_Listed entries_:
-- Opening Marker --
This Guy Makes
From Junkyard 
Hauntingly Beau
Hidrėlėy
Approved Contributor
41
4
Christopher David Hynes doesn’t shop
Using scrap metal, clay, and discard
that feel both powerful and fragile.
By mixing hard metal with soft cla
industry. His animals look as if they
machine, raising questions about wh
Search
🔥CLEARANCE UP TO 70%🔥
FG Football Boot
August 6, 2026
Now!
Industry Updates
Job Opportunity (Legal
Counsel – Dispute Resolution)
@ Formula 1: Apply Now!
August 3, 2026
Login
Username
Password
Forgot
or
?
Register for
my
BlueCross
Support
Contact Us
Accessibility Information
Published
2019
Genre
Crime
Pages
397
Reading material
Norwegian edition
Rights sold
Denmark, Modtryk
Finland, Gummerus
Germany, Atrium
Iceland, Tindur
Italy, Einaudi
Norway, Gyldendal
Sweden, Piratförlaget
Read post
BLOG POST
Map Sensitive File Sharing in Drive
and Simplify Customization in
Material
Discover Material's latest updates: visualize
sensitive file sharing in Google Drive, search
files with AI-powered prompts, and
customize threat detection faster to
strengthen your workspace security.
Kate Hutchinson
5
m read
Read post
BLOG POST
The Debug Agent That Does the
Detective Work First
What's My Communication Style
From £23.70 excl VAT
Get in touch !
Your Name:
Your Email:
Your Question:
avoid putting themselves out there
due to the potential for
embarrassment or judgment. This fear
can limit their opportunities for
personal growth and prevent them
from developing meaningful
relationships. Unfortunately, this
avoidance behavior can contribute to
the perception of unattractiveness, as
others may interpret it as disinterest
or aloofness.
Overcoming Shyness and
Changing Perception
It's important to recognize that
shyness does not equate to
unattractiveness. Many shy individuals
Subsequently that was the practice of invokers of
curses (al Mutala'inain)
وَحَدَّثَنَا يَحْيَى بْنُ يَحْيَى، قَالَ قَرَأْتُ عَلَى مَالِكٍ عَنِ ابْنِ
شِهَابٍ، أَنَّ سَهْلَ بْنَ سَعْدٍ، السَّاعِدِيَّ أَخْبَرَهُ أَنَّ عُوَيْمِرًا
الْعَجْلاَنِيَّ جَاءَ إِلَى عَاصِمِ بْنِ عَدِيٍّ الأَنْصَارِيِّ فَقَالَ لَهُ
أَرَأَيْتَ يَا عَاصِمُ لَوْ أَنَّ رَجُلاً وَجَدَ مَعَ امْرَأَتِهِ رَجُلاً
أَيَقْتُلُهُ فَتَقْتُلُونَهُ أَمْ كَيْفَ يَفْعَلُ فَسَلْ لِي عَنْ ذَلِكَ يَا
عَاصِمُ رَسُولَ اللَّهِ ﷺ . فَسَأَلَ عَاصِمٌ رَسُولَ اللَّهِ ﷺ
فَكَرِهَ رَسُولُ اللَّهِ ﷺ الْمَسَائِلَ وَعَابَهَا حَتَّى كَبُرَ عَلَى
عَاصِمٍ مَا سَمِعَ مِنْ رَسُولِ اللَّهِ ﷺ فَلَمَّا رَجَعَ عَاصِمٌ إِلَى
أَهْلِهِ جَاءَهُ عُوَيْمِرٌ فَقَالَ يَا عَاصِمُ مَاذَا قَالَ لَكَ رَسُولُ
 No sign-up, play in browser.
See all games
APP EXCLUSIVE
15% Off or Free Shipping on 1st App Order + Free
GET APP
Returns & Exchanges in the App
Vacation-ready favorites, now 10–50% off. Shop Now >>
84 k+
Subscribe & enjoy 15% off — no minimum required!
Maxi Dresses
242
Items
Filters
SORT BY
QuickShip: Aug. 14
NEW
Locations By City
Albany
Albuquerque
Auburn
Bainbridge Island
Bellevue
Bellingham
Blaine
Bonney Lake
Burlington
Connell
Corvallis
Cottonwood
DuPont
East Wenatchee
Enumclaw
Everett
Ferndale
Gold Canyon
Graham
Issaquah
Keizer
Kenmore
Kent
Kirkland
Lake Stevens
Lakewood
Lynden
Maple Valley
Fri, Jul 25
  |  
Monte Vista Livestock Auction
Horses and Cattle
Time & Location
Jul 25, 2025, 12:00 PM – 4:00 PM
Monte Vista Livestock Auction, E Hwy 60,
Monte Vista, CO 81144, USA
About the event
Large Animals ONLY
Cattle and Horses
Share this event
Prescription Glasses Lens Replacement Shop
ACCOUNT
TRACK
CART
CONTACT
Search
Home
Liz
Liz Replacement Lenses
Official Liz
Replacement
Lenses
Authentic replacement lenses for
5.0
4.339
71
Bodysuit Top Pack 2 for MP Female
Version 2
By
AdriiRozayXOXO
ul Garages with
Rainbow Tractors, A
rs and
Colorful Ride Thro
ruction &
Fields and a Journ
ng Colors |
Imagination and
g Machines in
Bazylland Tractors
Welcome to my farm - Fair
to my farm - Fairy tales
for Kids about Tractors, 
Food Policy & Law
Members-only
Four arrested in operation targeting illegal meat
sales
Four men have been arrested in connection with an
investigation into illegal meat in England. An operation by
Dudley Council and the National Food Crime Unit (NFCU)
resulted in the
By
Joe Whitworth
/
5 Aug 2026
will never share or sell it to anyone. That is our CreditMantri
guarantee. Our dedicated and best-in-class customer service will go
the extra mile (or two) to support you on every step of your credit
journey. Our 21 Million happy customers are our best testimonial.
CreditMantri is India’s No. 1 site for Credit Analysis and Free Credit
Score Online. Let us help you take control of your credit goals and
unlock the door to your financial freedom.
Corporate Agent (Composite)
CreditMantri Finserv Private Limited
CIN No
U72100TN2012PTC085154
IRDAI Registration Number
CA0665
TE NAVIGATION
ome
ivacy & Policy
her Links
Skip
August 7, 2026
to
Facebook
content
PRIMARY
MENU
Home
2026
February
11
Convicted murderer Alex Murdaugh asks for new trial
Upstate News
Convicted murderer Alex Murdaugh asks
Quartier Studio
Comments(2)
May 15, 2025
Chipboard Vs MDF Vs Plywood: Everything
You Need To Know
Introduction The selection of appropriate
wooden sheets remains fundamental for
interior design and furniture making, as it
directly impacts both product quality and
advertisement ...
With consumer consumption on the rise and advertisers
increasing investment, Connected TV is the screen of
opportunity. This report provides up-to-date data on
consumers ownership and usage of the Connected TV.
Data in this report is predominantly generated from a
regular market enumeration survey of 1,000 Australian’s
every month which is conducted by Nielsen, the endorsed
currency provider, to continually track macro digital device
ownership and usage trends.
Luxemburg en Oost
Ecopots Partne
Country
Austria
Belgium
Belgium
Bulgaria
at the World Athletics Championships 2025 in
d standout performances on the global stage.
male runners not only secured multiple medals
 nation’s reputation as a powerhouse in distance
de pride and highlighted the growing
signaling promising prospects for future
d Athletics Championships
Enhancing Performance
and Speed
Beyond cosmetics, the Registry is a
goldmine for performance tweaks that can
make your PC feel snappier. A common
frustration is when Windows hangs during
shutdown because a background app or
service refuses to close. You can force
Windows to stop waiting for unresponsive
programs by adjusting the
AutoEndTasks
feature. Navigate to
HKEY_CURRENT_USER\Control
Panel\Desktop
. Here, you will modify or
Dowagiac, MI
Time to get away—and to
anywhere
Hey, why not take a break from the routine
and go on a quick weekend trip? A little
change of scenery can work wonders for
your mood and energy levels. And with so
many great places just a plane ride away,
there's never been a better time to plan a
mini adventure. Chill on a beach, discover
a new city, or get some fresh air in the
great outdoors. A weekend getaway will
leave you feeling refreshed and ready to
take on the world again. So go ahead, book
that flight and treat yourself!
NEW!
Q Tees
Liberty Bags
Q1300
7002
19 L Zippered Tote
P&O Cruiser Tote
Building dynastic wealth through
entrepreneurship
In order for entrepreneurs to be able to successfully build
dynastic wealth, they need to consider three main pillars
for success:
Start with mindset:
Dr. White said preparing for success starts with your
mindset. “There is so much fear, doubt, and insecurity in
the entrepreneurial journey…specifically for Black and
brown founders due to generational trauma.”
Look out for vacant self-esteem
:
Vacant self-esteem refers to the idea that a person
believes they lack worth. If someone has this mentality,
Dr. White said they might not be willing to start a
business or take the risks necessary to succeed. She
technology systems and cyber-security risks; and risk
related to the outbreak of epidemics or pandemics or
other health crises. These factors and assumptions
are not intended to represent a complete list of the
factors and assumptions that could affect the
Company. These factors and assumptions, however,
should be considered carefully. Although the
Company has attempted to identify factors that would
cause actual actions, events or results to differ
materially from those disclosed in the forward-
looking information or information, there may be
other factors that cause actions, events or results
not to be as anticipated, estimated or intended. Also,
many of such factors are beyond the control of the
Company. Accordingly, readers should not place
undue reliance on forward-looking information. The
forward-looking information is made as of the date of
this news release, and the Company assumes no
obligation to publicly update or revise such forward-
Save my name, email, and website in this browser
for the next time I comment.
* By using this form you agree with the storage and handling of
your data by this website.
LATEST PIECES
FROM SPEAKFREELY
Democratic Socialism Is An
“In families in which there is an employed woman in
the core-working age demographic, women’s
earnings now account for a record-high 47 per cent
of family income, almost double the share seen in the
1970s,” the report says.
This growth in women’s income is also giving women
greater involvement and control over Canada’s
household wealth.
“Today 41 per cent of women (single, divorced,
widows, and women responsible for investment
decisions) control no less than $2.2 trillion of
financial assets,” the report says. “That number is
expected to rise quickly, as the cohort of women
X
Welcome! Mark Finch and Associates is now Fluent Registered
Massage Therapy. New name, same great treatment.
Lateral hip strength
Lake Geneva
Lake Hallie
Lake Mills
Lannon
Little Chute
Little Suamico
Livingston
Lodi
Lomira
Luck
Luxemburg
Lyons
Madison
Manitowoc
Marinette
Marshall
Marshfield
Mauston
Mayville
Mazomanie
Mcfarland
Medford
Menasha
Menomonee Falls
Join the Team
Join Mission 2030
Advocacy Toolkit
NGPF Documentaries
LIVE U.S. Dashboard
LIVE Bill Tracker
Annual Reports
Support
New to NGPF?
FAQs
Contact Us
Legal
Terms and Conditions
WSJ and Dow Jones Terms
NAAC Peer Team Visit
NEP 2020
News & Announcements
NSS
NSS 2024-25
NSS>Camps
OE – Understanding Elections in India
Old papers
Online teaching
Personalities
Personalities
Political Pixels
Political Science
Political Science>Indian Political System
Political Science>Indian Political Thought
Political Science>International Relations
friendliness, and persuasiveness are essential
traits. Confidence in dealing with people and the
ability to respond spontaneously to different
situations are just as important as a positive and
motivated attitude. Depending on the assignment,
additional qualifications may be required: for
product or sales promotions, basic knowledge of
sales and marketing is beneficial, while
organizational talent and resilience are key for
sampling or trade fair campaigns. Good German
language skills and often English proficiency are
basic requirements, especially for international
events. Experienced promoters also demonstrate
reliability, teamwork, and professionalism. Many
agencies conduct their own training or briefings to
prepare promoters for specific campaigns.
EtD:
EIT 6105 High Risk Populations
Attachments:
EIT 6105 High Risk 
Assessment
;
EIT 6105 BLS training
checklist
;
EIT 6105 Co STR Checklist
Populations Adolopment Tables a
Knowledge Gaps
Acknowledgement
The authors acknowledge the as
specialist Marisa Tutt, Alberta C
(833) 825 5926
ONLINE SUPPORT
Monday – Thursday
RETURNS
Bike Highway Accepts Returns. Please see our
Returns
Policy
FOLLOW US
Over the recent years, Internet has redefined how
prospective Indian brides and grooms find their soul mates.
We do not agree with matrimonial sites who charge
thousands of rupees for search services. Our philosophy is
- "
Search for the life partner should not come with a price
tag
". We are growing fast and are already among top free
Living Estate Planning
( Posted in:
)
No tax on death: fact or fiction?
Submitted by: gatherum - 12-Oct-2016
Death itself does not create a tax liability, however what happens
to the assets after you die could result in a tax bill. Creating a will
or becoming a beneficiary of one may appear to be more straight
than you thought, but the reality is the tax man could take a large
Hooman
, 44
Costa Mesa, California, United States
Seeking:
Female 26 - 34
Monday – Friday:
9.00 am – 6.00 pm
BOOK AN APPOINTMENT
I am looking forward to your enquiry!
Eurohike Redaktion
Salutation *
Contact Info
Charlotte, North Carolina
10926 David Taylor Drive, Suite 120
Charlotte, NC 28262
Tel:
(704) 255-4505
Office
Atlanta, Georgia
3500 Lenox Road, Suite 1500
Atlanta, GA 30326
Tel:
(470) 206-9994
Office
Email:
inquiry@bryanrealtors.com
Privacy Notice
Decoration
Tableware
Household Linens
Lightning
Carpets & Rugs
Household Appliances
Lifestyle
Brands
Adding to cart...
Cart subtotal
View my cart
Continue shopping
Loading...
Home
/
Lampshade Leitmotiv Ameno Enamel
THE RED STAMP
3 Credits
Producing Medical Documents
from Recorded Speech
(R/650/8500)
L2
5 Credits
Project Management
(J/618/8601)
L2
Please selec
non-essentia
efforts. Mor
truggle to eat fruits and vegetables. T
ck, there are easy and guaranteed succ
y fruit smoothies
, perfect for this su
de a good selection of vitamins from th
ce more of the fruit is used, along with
-- Closing Marker --
_Written task_:
Copy, with no alteration, the line that contains "9.00 am – 6.00 pm" and each remaining line of the listing above.

_Answer for the task_:
9.00 am – 6.00 pm
BOOK AN APPOINTMENT
I am looking forward to your enquiry!
Eurohike Redaktion
Salutation *
Contact Info
Charlotte, North Carolina
10926 David Taylor Drive, Suite 120
Charlotte, NC 28262
Tel:
(704) 255-4505
Office
Atlanta, Georgia
3500 Lenox Road, Suite 1500
Atlanta, GA 30326
Tel:
(470) 206-9994
Office
Email:
inquiry@bryanrealtors.com
Privacy Notice
Decoration
Tableware
Household Linens
Lightning
Carpets & Rugs
Household Appliances
Lifestyle
Brands
Adding to cart...
Cart subtotal
View my cart
Continue shopping
Loading...
Home
/
Lampshade Leitmotiv Ameno Enamel
THE RED STAMP
3 Credits
Producing Medical Documents
from Recorded Speech
(R/650/8500)
L2
5 Credits
Project Management
(J/618/8601)
L2
Please selec
non-essentia
efforts. Mor
truggle to eat fruits and vegetables. T
ck, there are easy and guaranteed succ
y fruit smoothies
, perfect for this su
de a good selection of vitamins from th
ce more of the fruit is used, along with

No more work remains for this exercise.